The school board relied on a spreadsheet, apparently compiled by someone who spent 10 minutes on the Internet, to list the offenses against contemporary mores that justified the renamings. The result is many howlers. Paul Revere was erased for commanding the “disastrous Penobscot Expedition of 1779,” which the spreadsheet asserts “was directly connected to the colonization of the Penobscot.” This was actually an expedition to reclaim Maine from the British, not to colonize the Penobscot people, who sided with the patriots.
The spreadsheet originally called out the 19th-century abolitionist poet and diplomat James Russell Lowell on the grounds that “he did not want Black people to vote.” When this was pointed out as false, the spreadsheet was adjusted to read: “He advocated suffrage for blacks, yet he noted that their ability to vote could be troublesome.” The “facts” change, but the verdict remains the same: Off with his name!
I’m all for getting rid of monuments to Confederate leaders — they fought to destroy the Union and to preserve slavery — but this is ridiculous. There is no recognition by the school board that historical figures are complicated, seldom all good or all bad, and that they should be judged by the standards of their day, not ours. “If you can only name schools after people who were perfect, you will have a lot of unnamed schools,” notes Eric Foner, the great historian of the Reconstruction era.

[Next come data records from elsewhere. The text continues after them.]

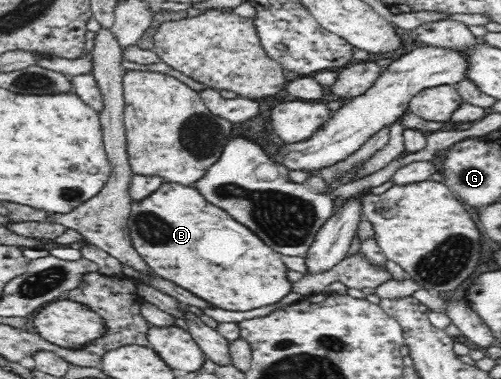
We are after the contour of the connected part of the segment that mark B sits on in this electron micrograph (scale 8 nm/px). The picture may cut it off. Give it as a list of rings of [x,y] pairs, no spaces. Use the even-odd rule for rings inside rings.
[[[164,182],[152,195],[143,200],[132,202],[131,212],[127,221],[129,234],[131,235],[131,245],[135,251],[144,259],[145,265],[149,270],[161,279],[166,279],[176,283],[177,287],[182,287],[186,291],[196,295],[197,298],[204,299],[205,302],[211,303],[211,307],[220,308],[226,311],[246,312],[258,309],[264,306],[277,303],[283,297],[286,297],[292,290],[292,283],[288,280],[288,267],[283,263],[282,255],[273,251],[268,245],[265,245],[256,235],[252,235],[252,231],[240,223],[236,223],[228,213],[224,213],[218,207],[212,207],[210,203],[204,201],[204,196],[196,191],[192,185],[185,186],[178,183]],[[237,269],[244,269],[242,275],[237,275]]]

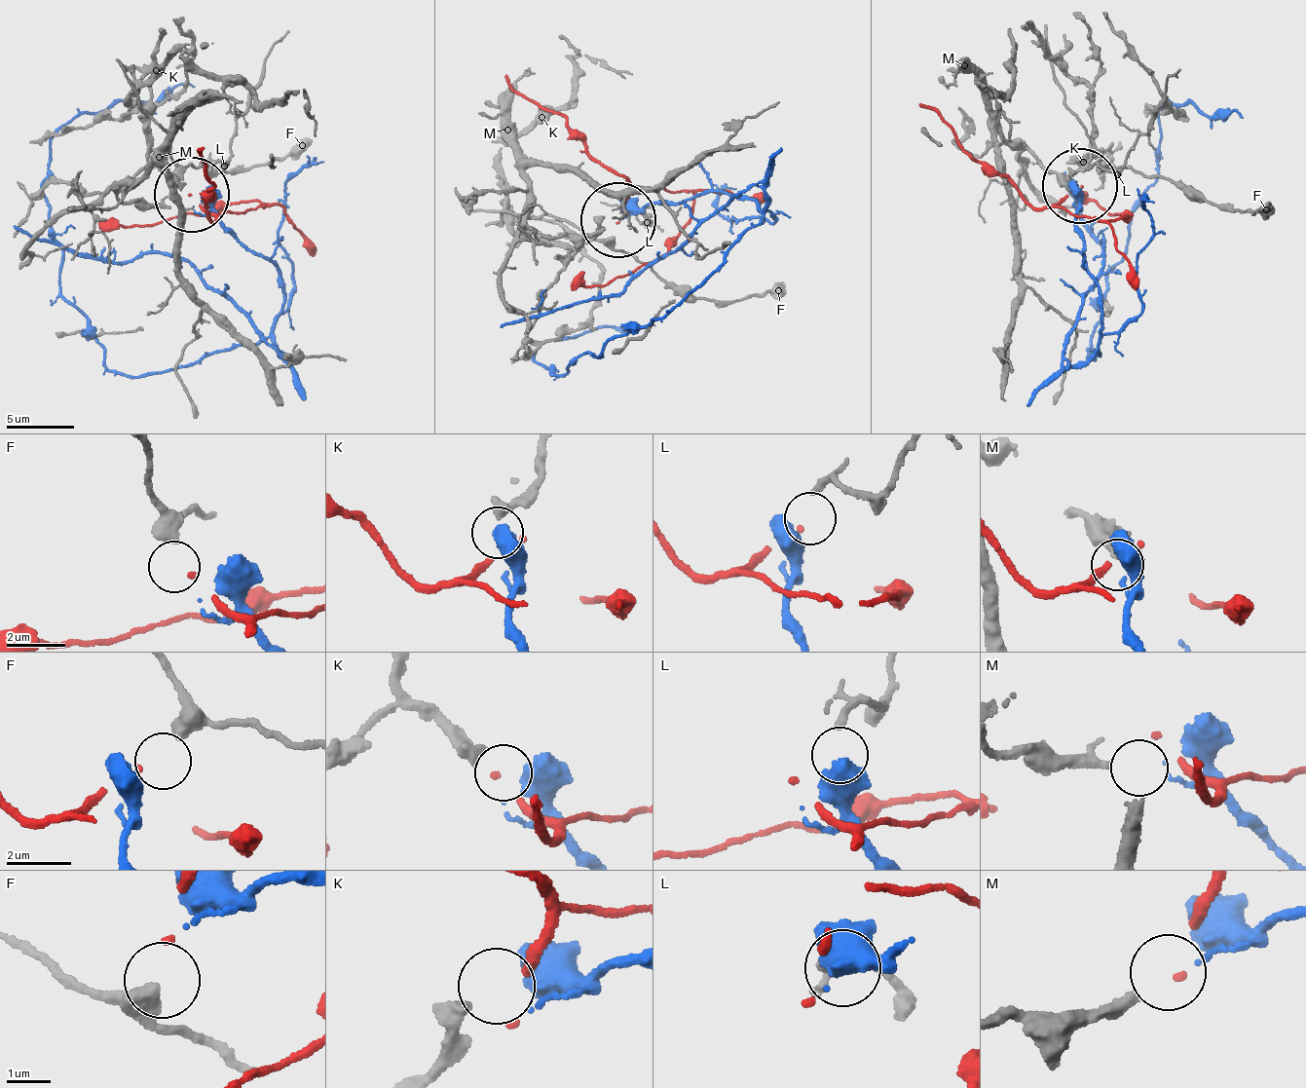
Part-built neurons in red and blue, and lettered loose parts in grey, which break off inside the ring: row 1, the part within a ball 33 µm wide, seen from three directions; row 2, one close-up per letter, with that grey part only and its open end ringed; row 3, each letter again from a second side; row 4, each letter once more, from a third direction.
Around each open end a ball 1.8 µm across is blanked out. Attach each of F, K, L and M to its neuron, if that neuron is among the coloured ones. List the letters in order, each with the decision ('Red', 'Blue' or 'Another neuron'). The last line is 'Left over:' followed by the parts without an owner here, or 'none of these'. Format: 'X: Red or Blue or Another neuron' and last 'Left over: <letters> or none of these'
F: Red
K: Another neuron
L: Blue
M: Another neuron
Left over: K, M

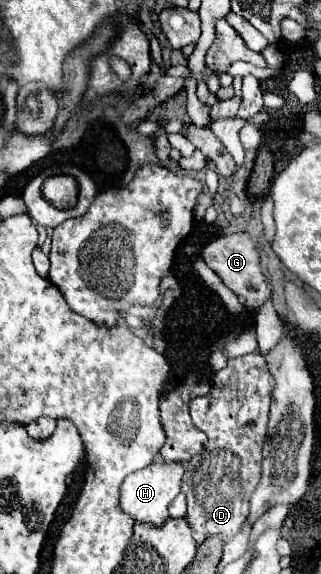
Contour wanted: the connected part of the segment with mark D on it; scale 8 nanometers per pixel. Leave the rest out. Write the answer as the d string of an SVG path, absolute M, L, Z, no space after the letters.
M249 353L231 359L225 369L213 375L211 383L213 385L207 395L191 401L191 419L209 437L209 441L205 445L207 453L199 453L191 461L191 467L185 467L183 491L187 493L187 523L193 529L193 533L203 539L221 537L223 545L227 545L241 531L249 513L249 497L259 485L261 461L263 461L261 445L267 433L269 405L271 405L275 381L273 375L269 373L265 357L261 353Z

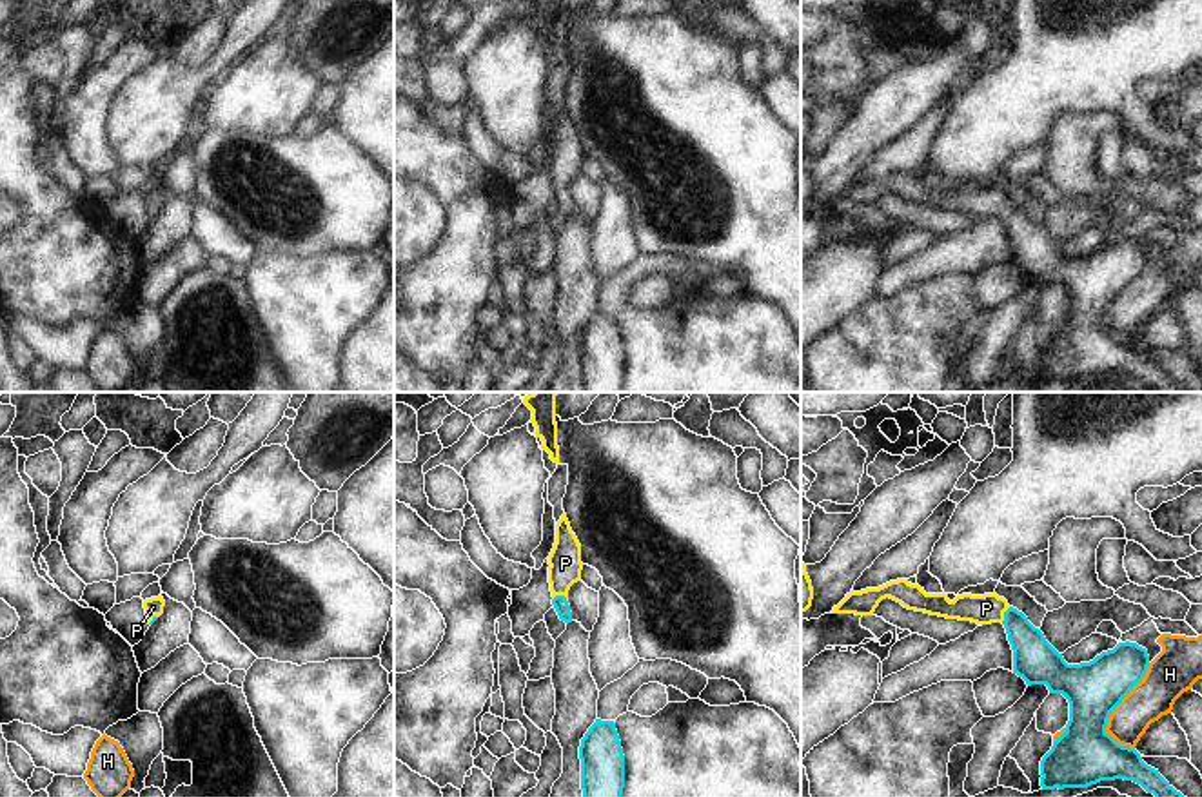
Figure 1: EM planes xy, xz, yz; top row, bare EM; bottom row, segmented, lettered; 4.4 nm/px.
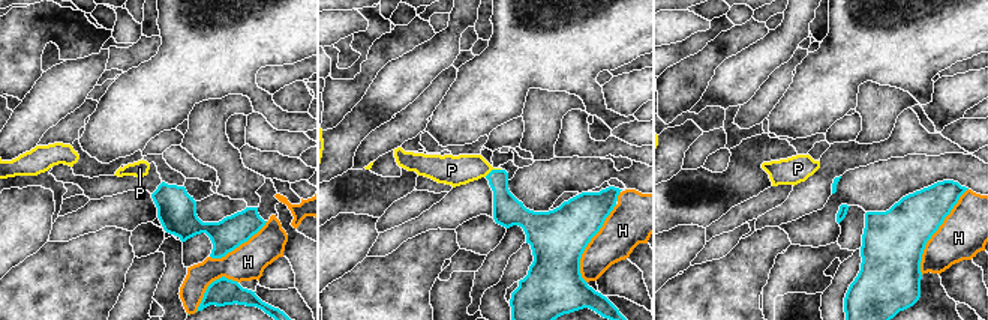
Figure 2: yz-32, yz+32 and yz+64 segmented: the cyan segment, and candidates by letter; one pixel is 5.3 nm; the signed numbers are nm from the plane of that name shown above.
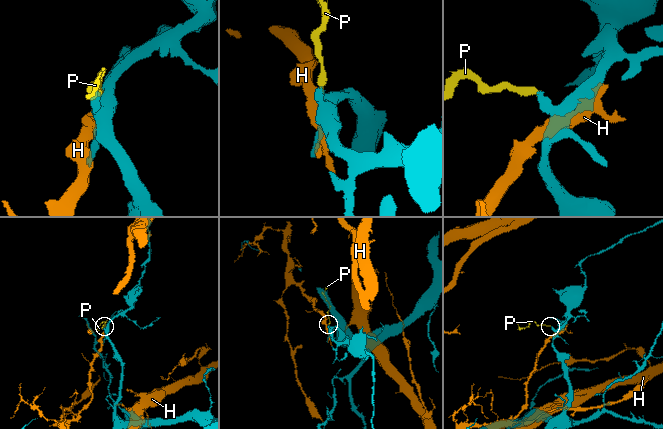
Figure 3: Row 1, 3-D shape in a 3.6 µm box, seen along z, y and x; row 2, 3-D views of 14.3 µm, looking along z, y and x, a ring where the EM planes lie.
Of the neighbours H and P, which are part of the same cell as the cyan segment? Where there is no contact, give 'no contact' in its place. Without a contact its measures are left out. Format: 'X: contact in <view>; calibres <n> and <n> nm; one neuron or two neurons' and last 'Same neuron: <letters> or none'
H: contact in yz; calibres 240 and 200 nm; two neurons
P: contact in xz; calibres 70 and 140 nm; one neuron
Same neuron: P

It is no surprise that the 1776 Commission did not include a single expert on U.S. history and that the San Francisco school board also refused to consult historians. “What would be the point?” asked Jeremiah Jeffries, the chairman of the renaming committee. The point would be to understand history, rather than to distort it. But that is the last thing either the far left or the far right wants.